LET ME EXPLAIN EVERTYTHING IN NEEDLESS DETAILS:

Despite the name, DoD have little similarity to DnD mechanically and more resembles BRP but with a D20 instead of D100 as primary resolution mechanic (so what said).

The first five editions were pretty standard fare kitchen sink-fantasy, involving both orcs and the duck people (actually, 5th edition left the duck people out in an attempt to appeal more to the mid-90s grimdark expectations). The 6th edition used an entirely new setting known as trudvang, which was heavily flavored with nordic folklore and mythology and did away with some modern fantasy elements such as Orcs (and didn't reintroduce the ducks). This is also where the illustrations started to get real good.

Lately, just this year, a DoD-Trudvang splitt was announced. Trudvang continues as a role-playing game without the DoD-titel, and the next edition of DoD will return to it's modern fantasy roots (and reintroduce ducks!). Both systems still has kickass illustrations.

Railroading inst necessarily bad.

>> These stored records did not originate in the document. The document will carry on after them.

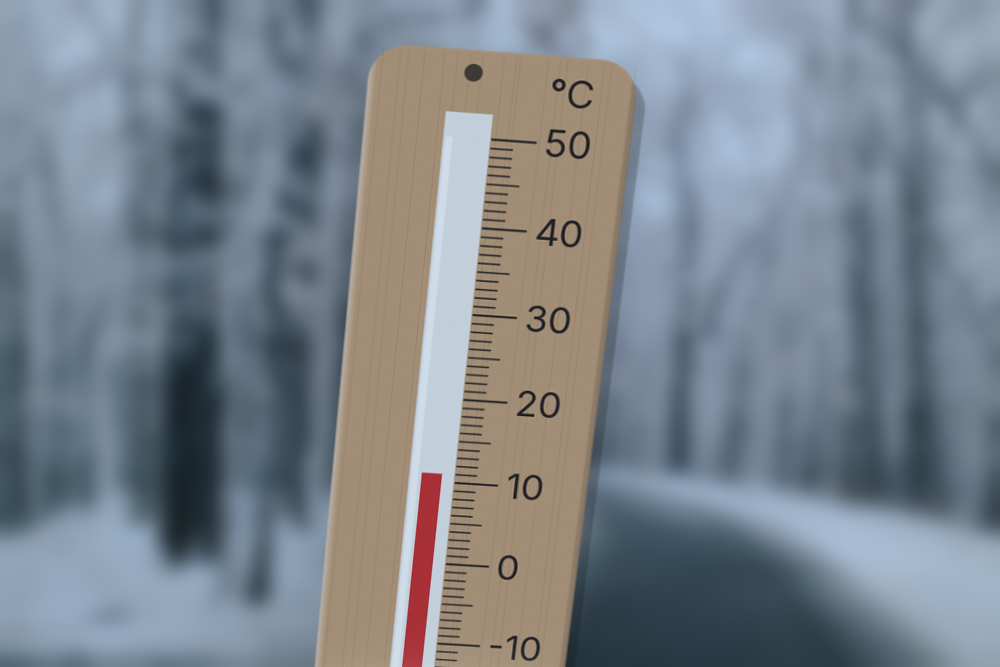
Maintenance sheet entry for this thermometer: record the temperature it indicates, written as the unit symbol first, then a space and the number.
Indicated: °C 11
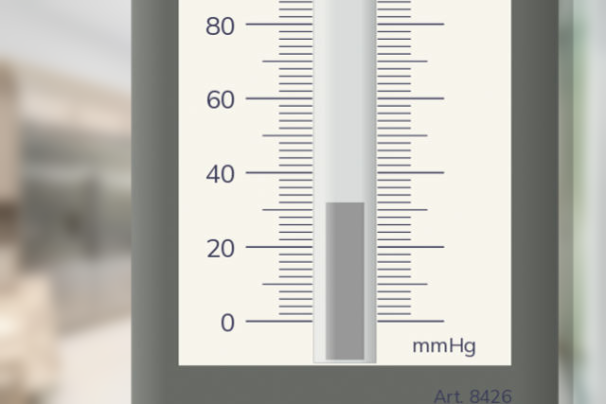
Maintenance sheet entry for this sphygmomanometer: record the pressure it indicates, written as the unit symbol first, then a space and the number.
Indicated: mmHg 32
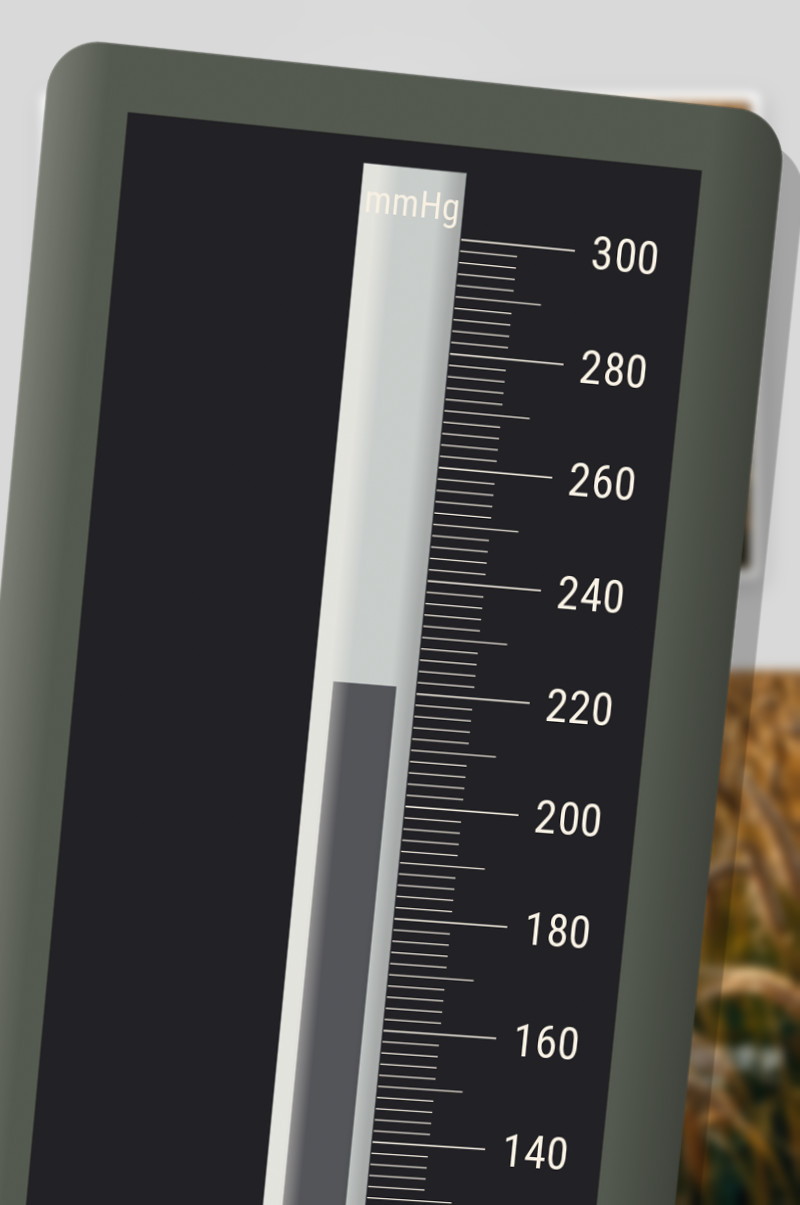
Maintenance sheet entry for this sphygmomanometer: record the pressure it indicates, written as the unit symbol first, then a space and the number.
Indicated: mmHg 221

It can be bad, but it doesn't have to.

Don't suppose there are translations out and about? Sounds interesting.

Ever read a japanese ttrpg? They either recommend or mechanically reinforce that shit jrpgs do all the time, and its never the good kind. Cultural bullshit at its finest.

Trudvang Chronicles, the new edition that's recently been Kickstarted, is also being released in English.

They kickstarted the english translation for Trudvang back in October this year, not sure when it will be available. No idea if or when the new DoD will get translated, it's not even out in Swedish yet.

Depends on what you want out of and RPG.

Lovely. I'll keep an eye out for it, thanks.

I think Trudvang is due May atm. Barring any delays ofc.

Used to GM with self-translated player material for a group of brits in uni (who later transformed into my weekly tg group of so many years) and I can't wait to get together again with a proper set of english books.

Hungary has MAGUS.

It's a terribad AD&D clone. Otherwise it's 3rd edition D&D, oWoD vampire/werewolf, as these are the things that got a translation about 20 years ago and they refuse to die out. Also some old West End Games d6 systems (mostly Star Wars).

Yeah, there's lso Trevas/Arcanum that is pretty ok.

Also Tragoedia, I really want to play it, but the world-building/scenary is so bland and uninspired that I would need to tear it off. Nigh unusable.